§ What this task involves
Would you show every line from the records that holds "mass"?

Stored data entries:
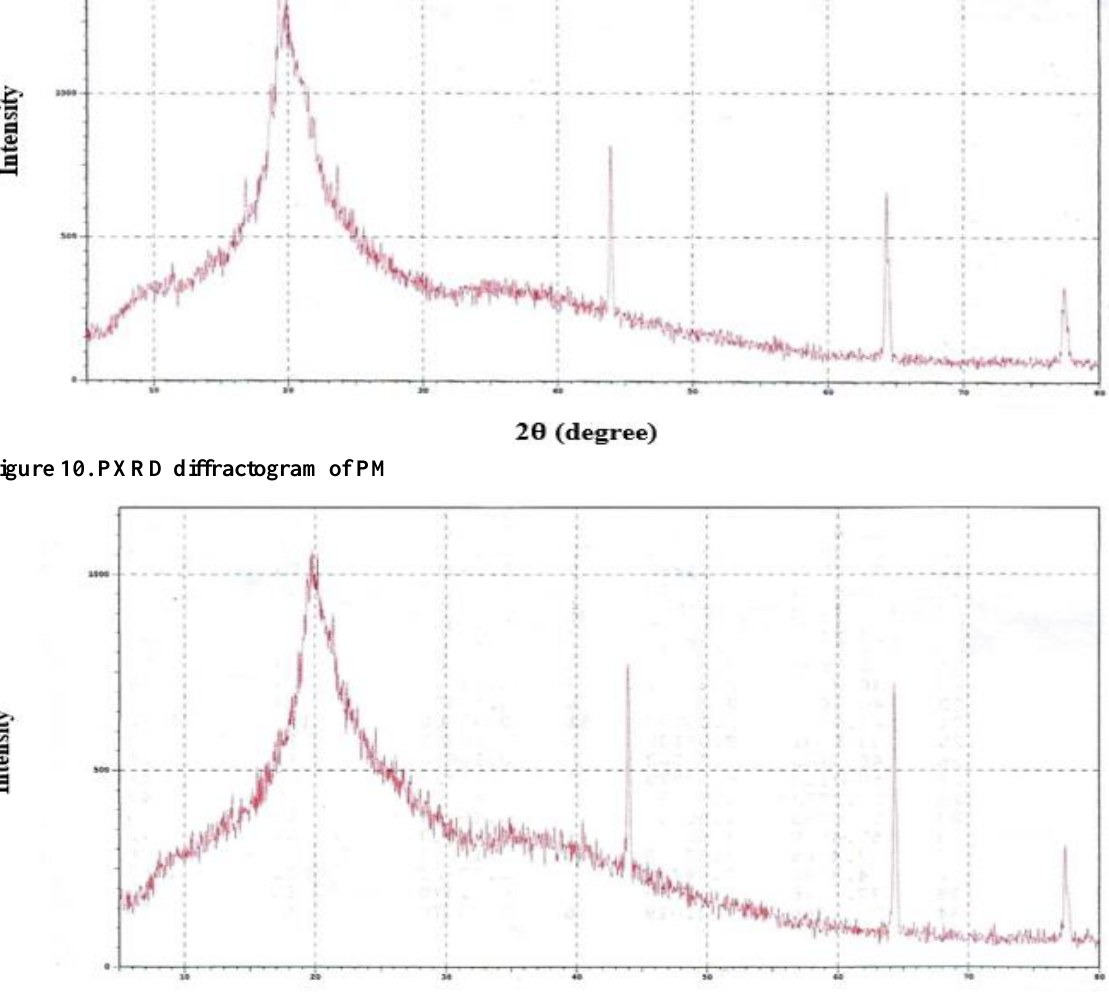
Figure 11. PXRD diffractogram of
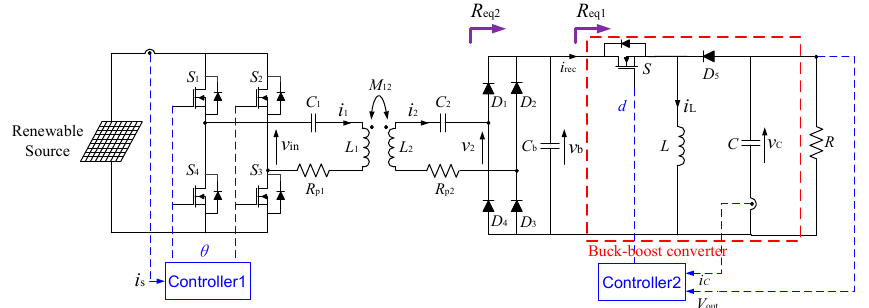
Figure 7. Schematic diagram of a typical two-stage SS-compensated wireless power transfer (WPT) system.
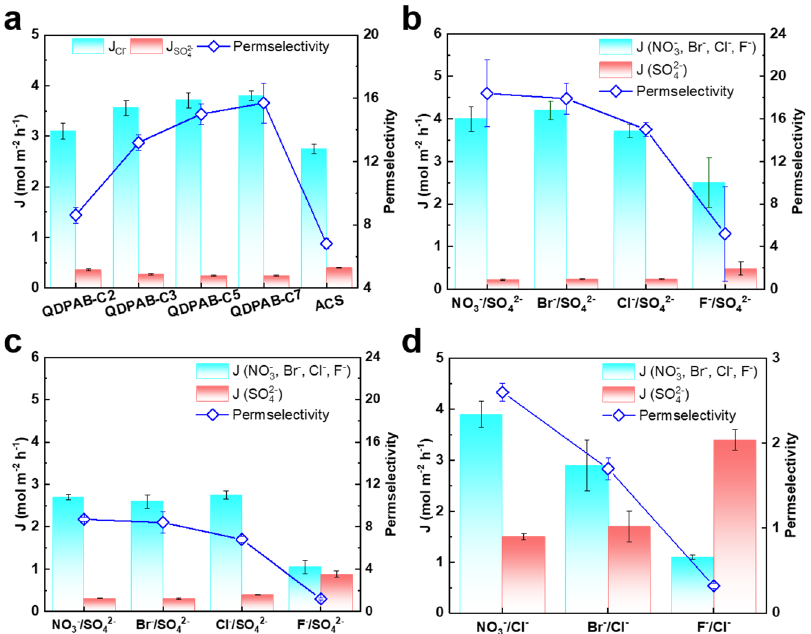
Figure 4. ( a ) Anion flux and permselectivity of the QDPAB-Cx and ACS membranes in a 0.1 mol L − 1 NaCl/0.1 mol L − 1 Na 2 SO 4 mixed solution at a current density of 10 mA cm − 2 ; ( b ) anion flux and permselectivity of the QDPAB-C5 membrane in different mixed solutions consisting of vari- ous monovalent anions and SO 42 − ions (0.1 mol L − 1 NaNO 3 /0.1 mol L − 1 Na 2 SO 4 , 0.1 mol L − 1 NaBr/0.1 mol L − 1 Na 2 SO 4 , 0.1 mol L − 1 NaCl/0.1 mol L − 1 Na 2 SO 4 , and 0.1 mol L − 1 NaF/0.1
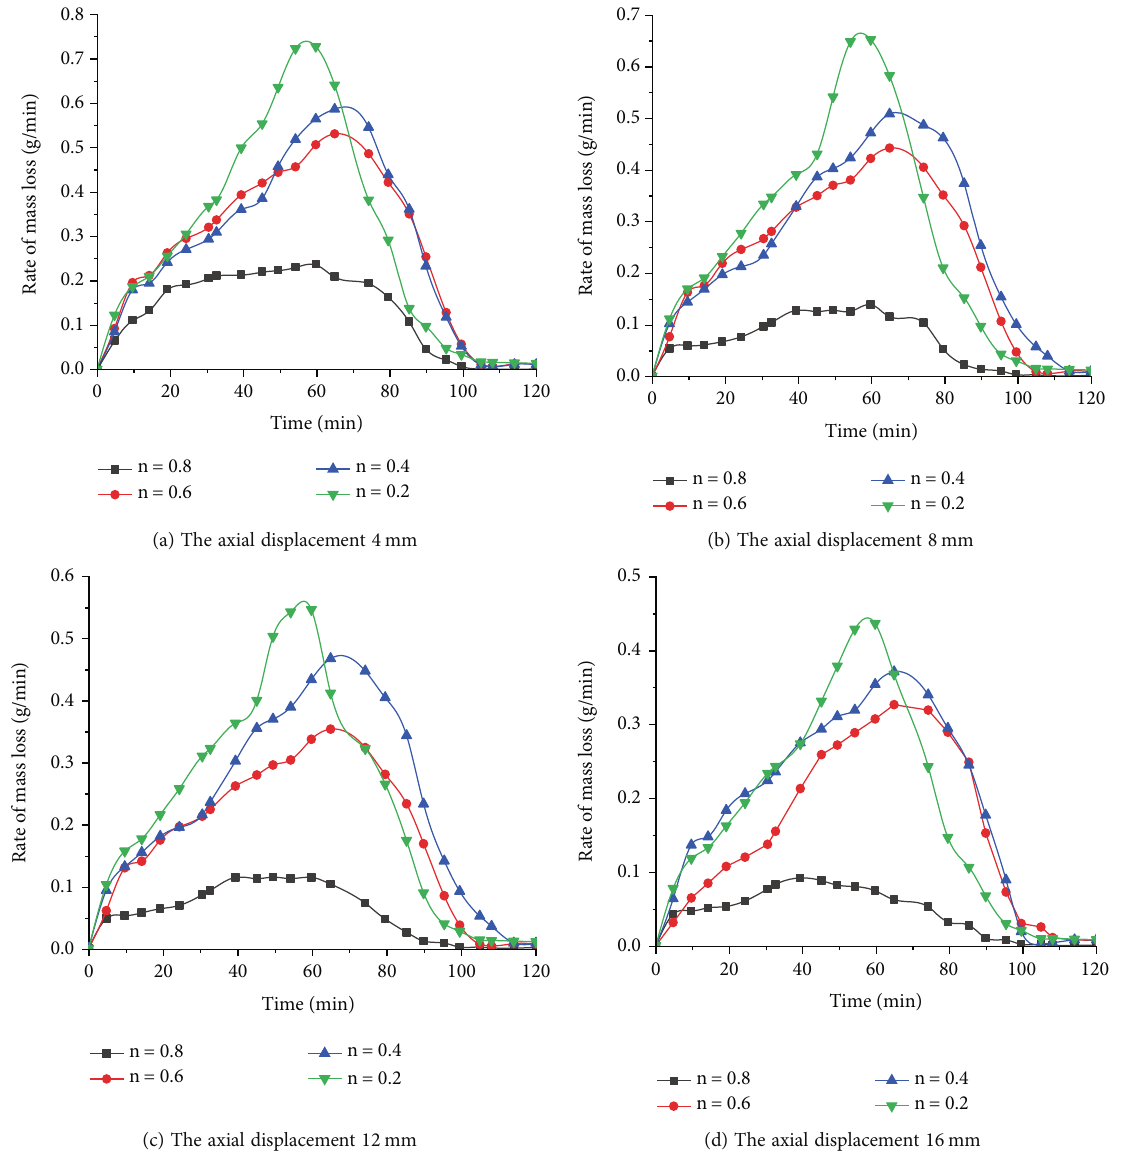
Figure 4: Evolution curve of mass rate of lost grains under di ff erent axial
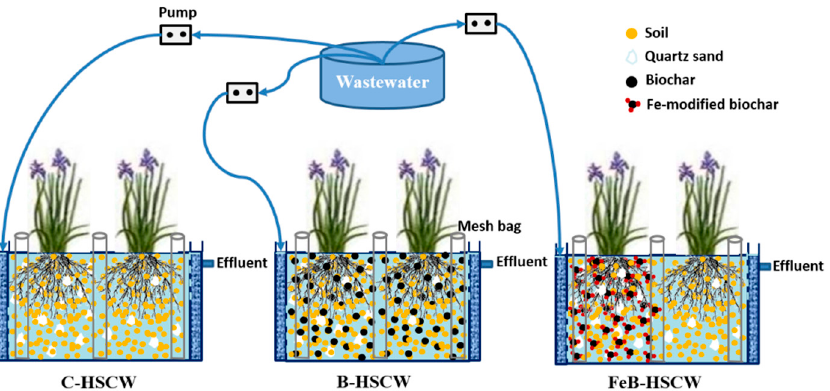
Figure 1. The schematic diagram of constructed wetlands (HSCWs) with different substrates. C- HSCW, without biochar and FeB-modified biochar; B-HSCW, with biochar; FeB-HSCW, with FeB- modified biochar.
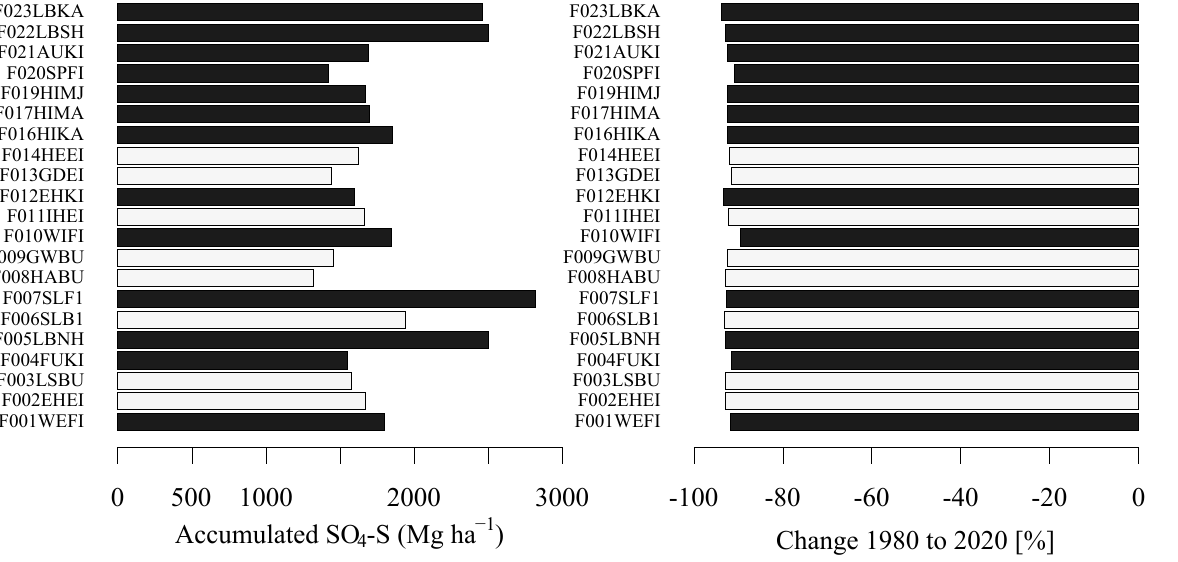
Figure 5. Estimated cumulative sulfur load ( Σ 1950 to 2020) and relative change of sulfur deposition between 1980 and 2020 for the permanent soil-monitoring plots in Lower Saxony, Germany. ■ coniferous forest; □ deciduous forest.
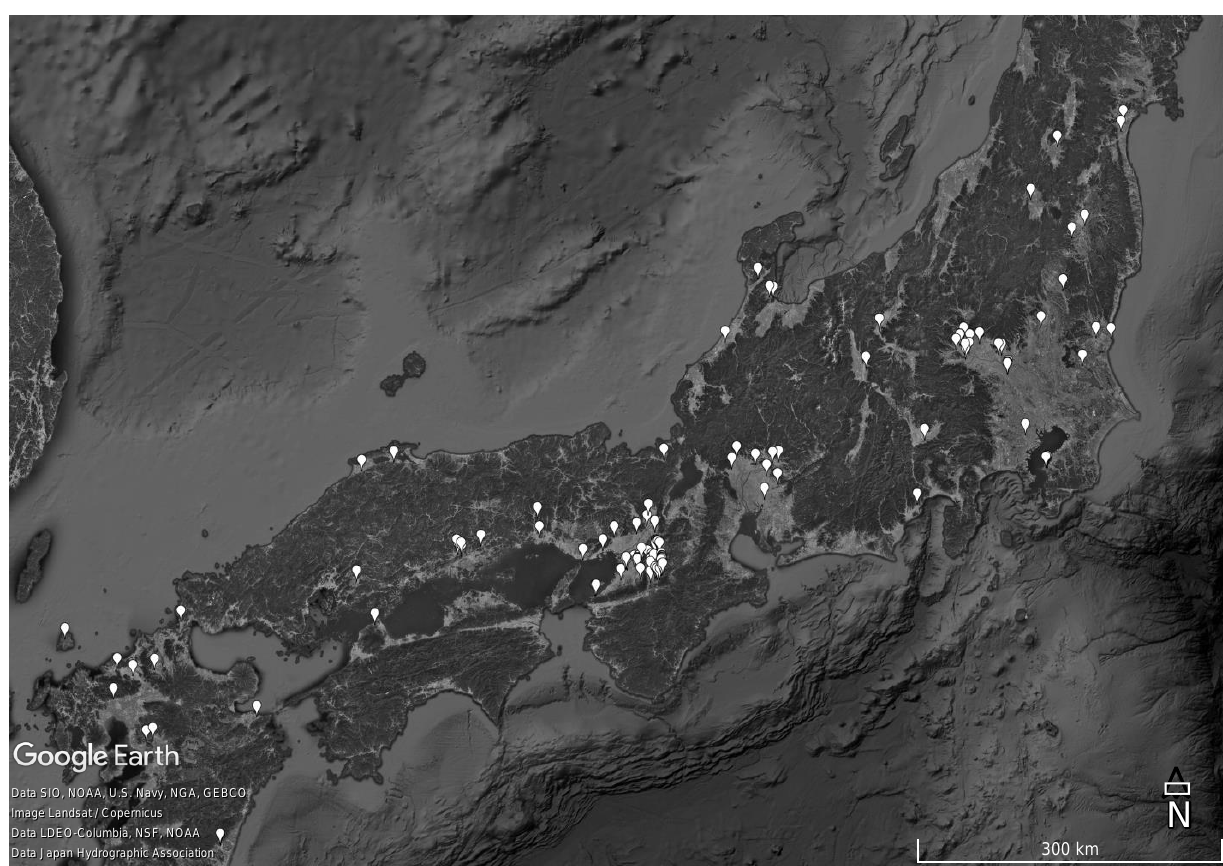
Figure 1. Locations of the sites considered in this study (image courtesy Google Earth Pro, edited by the authors).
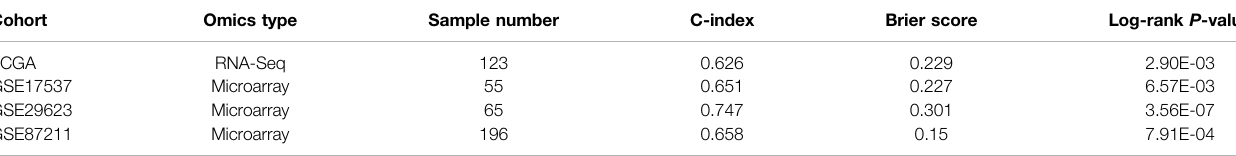
TABLE 2 | Performance of the gene signature in the test TCGA cohort and three external validation cohorts using all 11 features.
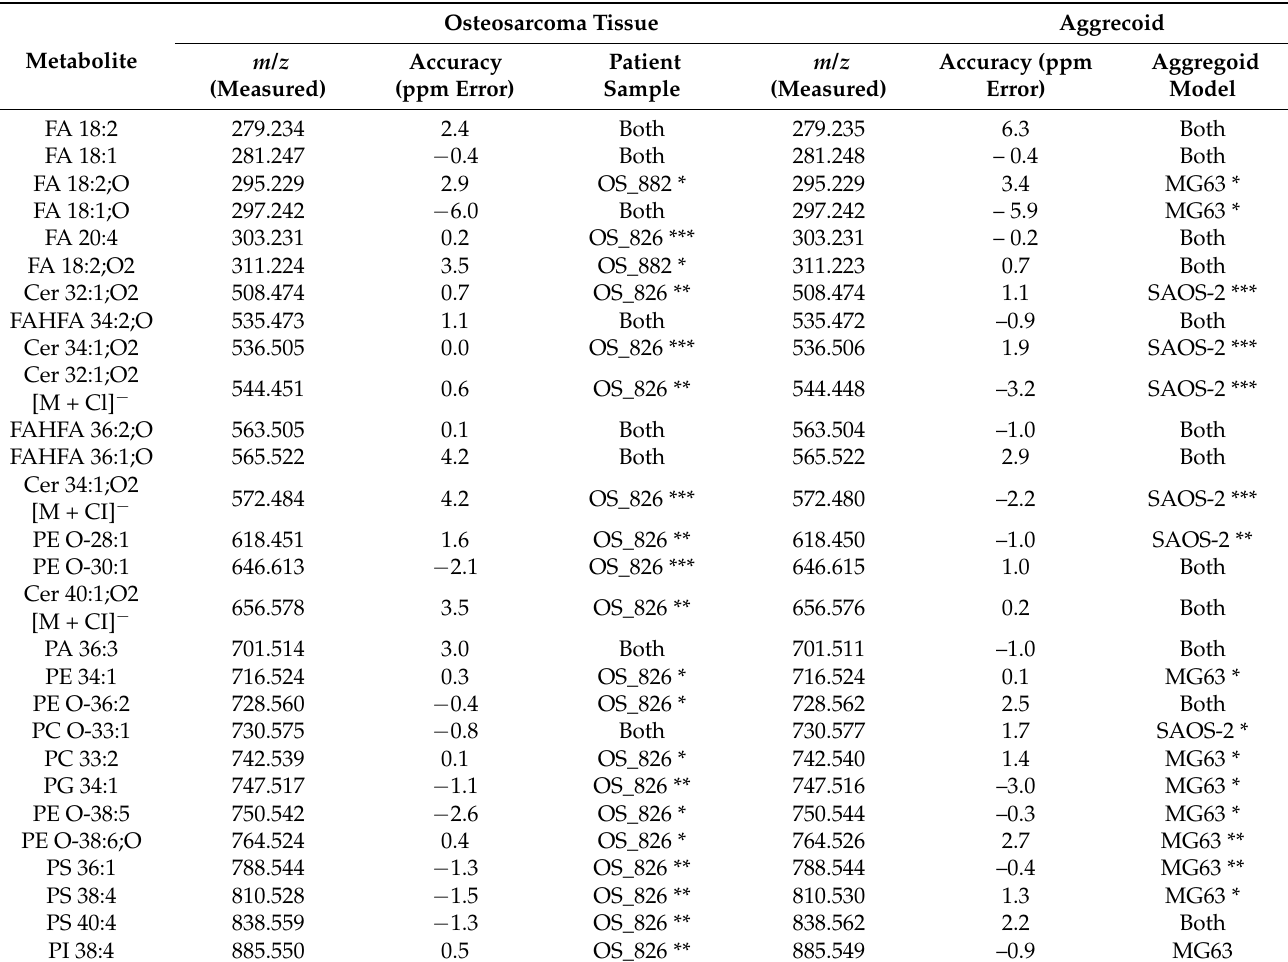
Table 2. Assignments and errors for metabolites detected in both the OS human tissue samples and OS aggregoid models, MG63 and SAOS-2. Metabolites were filtered by removal of isotope peaks and mass accuracy (<7 ppm). Significant metabolite detection between tumour models was determined by mean intensities. Data are mean ( n = 3), unpaired t test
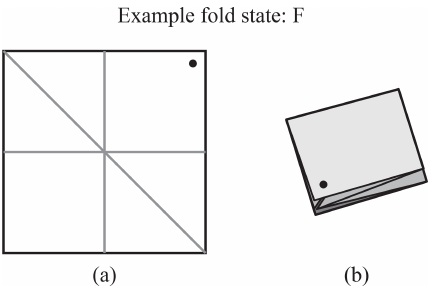
Figure 11. A crease pattern (a) with fold-angle assignment that will result in a partially fold state (b) . The legend for fold-angle assignment is given in Fig. 8. The partially folded state is one of the most common fold states for performing a function. The fold state (b) shown in Fig. 9 has the same crease pattern, demonstrating how a single crease pattern can have multiple fold states.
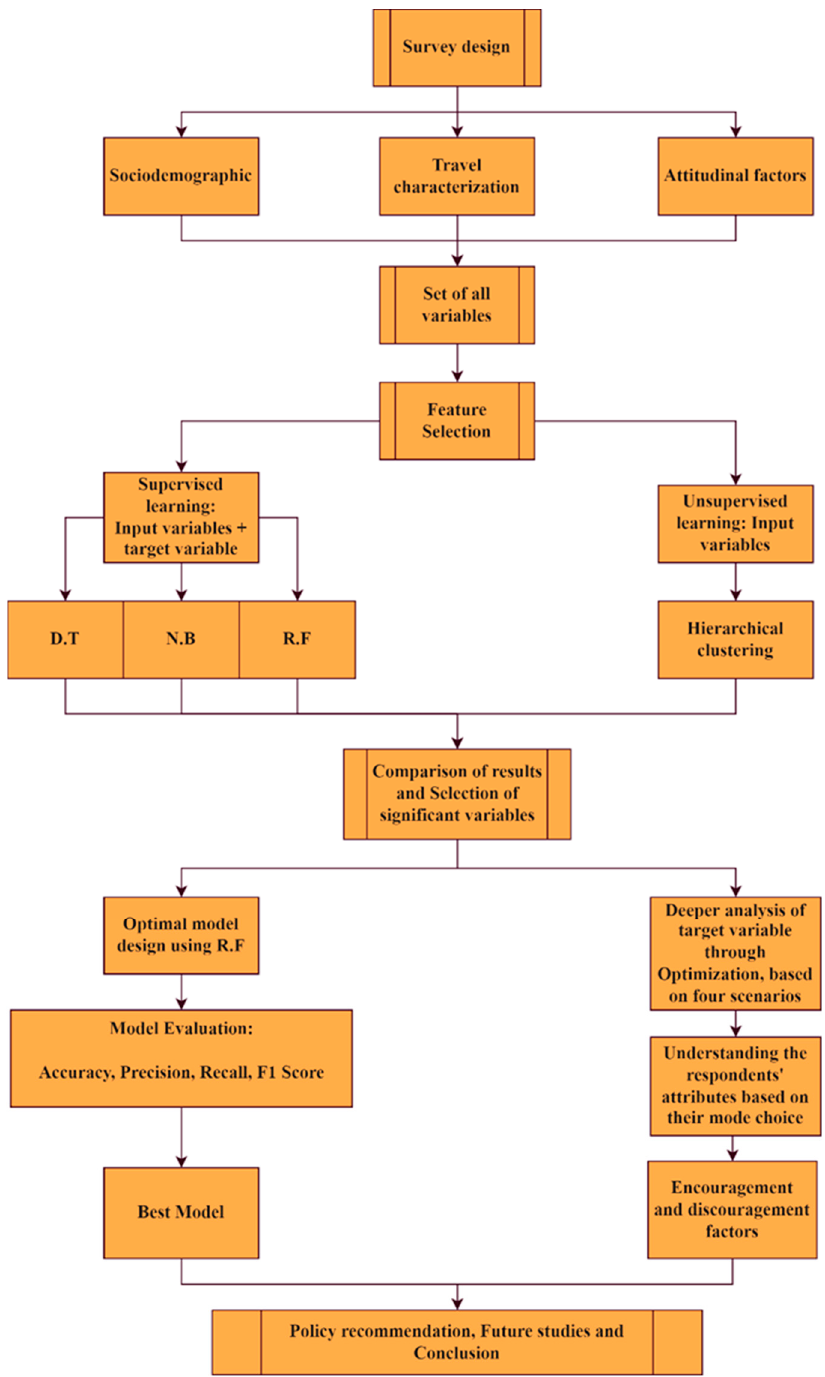
Figure 2. Methodology workflow.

§ Written response
Figure 4: Evolution curve of mass rate of lost grains under di ff erent axial
Table 2. Assignments and errors for metabolites detected in both the OS human tissue samples and OS aggregoid models, MG63 and SAOS-2. Metabolites were filtered by removal of isotope peaks and mass accuracy (<7 ppm). Significant metabolite detection between tumour models was determined by mean intensities. Data are mean ( n = 3), unpaired t test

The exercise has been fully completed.